Please reproduce the entries below exactly from the line holding "تحالف عربي إسرائيلي بقيادة أميركية" through the last line, both included, and omit any pictures.

(Data items)
──────────
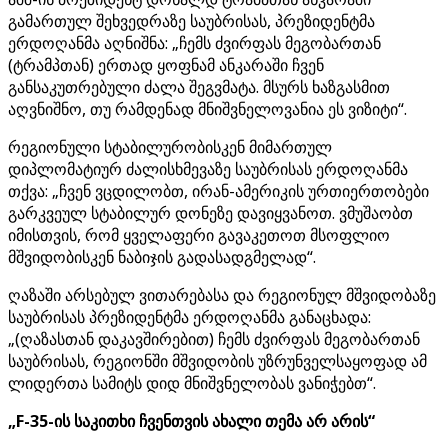
გამართულ შეხვედრაზე საუბრისას, პრეზიდენტმა
ერდოღანმა აღნიშნა: „ჩემს ძვირფას მეგობართან
(ტრამპთან) ერთად ყოფნამ ანკარაში ჩვენ
განსაკუთრებული ძალა შეგვმატა. მსურს ხაზგასმით
აღვნიშნო, თუ რამდენად მნიშვნელოვანია ეს ვიზიტი“.
რეგიონული სტაბილურობისკენ მიმართულ
დიპლომატიურ ძალისხმევაზე საუბრისას ერდოღანმა
თქვა: „ჩვენ ვცდილობთ, ირან-ამერიკის ურთიერთობები
გარკვეულ სტაბილურ დონეზე დავიყვანოთ. ვმუშაობთ
იმისთვის, რომ ყველაფერი გავაკეთოთ მსოფლიო
მშვიდობისკენ ნაბიჯის გადასადგმელად“.
ღაზაში არსებულ ვითარებასა და რეგიონულ მშვიდობაზე
საუბრისას პრეზიდენტმა ერდოღანმა განაცხადა:
„(ღაზასთან დაკავშირებით) ჩემს ძვირფას მეგობართან
საუბრისას, რეგიონში მშვიდობის უზრუნველსაყოფად ამ
ლიდერთა სამიტს დიდ მნიშვნელობას ვანიჭებთ“.
„F-35-ის საკითხი ჩვენთვის ახალი თემა არ არის“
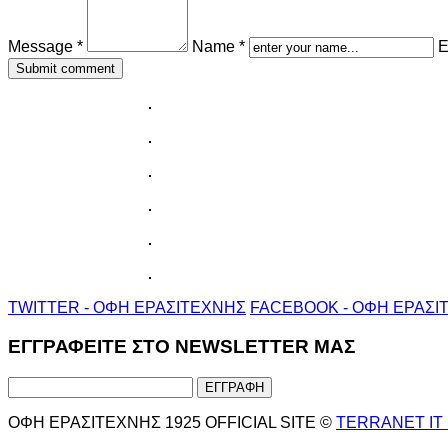
Message *
Name *
E
TWITTER - ΟΦΗ ΕΡΑΣΙΤΕΧΝΗΣ
FACEBOOK - ΟΦΗ ΕΡΑΣΙ
ΕΓΓΡΑΦΕΙΤΕ ΣΤΟ NEWSLETTER ΜΑΣ
ΟΦΗ ΕΡΑΣΙΤΕΧΝΗΣ 1925 OFFICIAL SITE ©
TERRANET IT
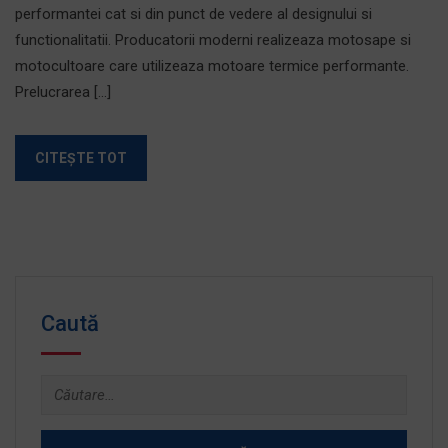
performantei cat si din punct de vedere al designului si
functionalitatii. Producatorii moderni realizeaza motosape si
motocultoare care utilizeaza motoare termice performante.
Prelucrarea […]
CITEȘTE TOT
Caută
Caută
după:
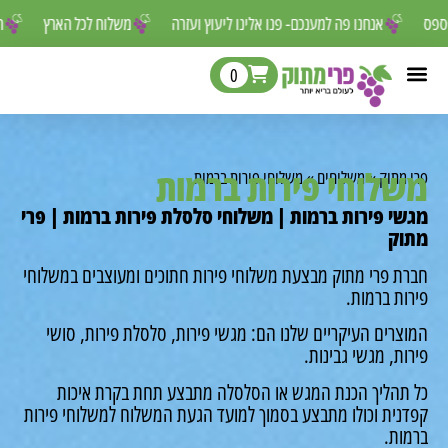
ור לפספס
אנחנו פה למענכם- פנו אלינו ליעוץ ועזרה
משלוח לכל הארץ
0
לוחי פירות ברמות
מתוק
»
משלוחים
»
משלוחי פירות ברמות
י פירות ברמות | משלוחי סלסלת פירות ברמות | פרי
ק
ת פרי מתוק מבצעת משלוחי פירות חתוכים ומעוצבים במשלוחי
ת ברמות.
רים העיקריים שלנו הם: מגשי פירות, סלסלת פירות, סושי
ת, מגשי גבינות.
תהליך הכנת המגש או הסלסלה מתבצע תחת בקרת איכות
נית וכולו מתבצע בסמוך למועד הגעת המשלוח למשלוחי פירות
ות.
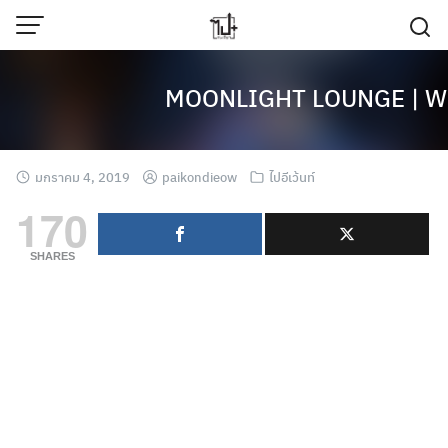
Skip
to
content
MOONLIGHT LOUNGE | Wo
มกราคม 4, 2019
paikondieow
ไปอีเว้นท์
170
SHARES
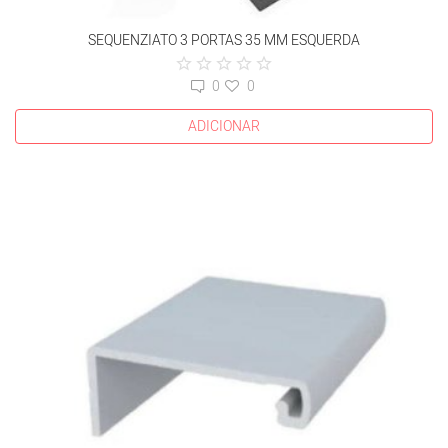
SEQUENZIATO 3 PORTAS 35 MM ESQUERDA
0
0
ADICIONAR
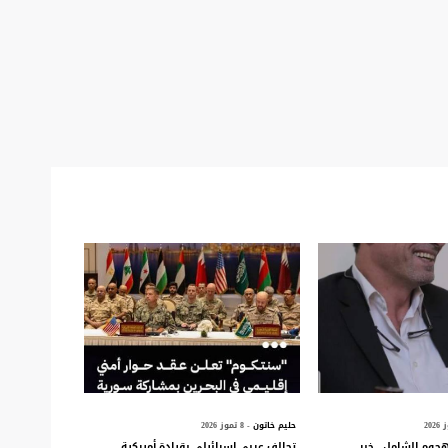
حليم خاتون
- 8 تموز 2026
جوم الشامل.. خبر
تحالف عربي إسرائيلي بقيادة أميركية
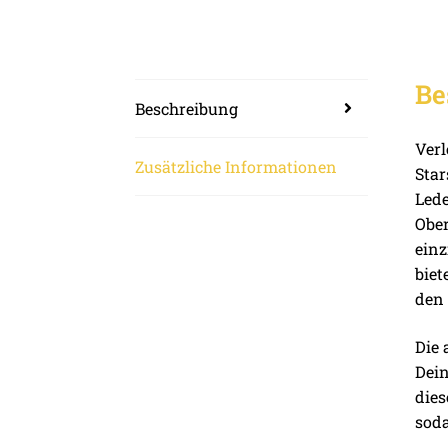
Be
Beschreibung
Verl
Zusätzliche Informationen
Star
Lede
Ober
einz
biet
den 
Die 
Dein
dies
soda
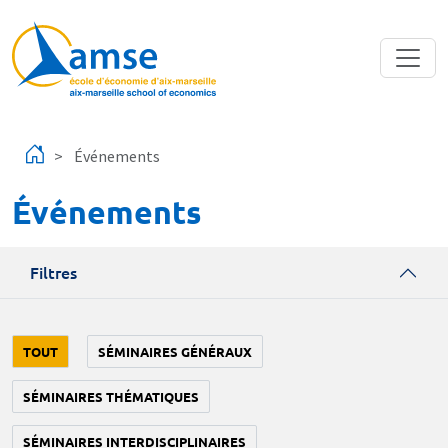
Aller au contenu principal
Événements
Événements
Filtres
TOUT
SÉMINAIRES GÉNÉRAUX
SÉMINAIRES THÉMATIQUES
SÉMINAIRES INTERDISCIPLINAIRES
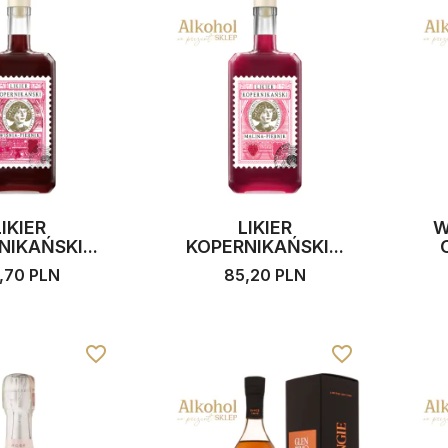
LIKIER
LIKIER
W
IKAŃSKI...
KOPERNIKAŃSKI...
,70 PLN
85,20 PLN
favorite_border
favorite_border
──────────
» **TASK RESPONSE**:
تحالف عربي إسرائيلي بقيادة أميركية
Be
Beschreibung
Verl
Zusätzliche Informationen
Star
Lede
Ober
einz
biet
den 
Die 
Dein
dies
soda
Aller au contenu principal
Événements
Événements
Filtres
TOUT
SÉMINAIRES GÉNÉRAUX
SÉMINAIRES THÉMATIQUES
SÉMINAIRES INTERDISCIPLINAIRES
LIKIER
LIKIER
W
IKAŃSKI...
KOPERNIKAŃSKI...
,70 PLN
85,20 PLN
favorite_border
favorite_border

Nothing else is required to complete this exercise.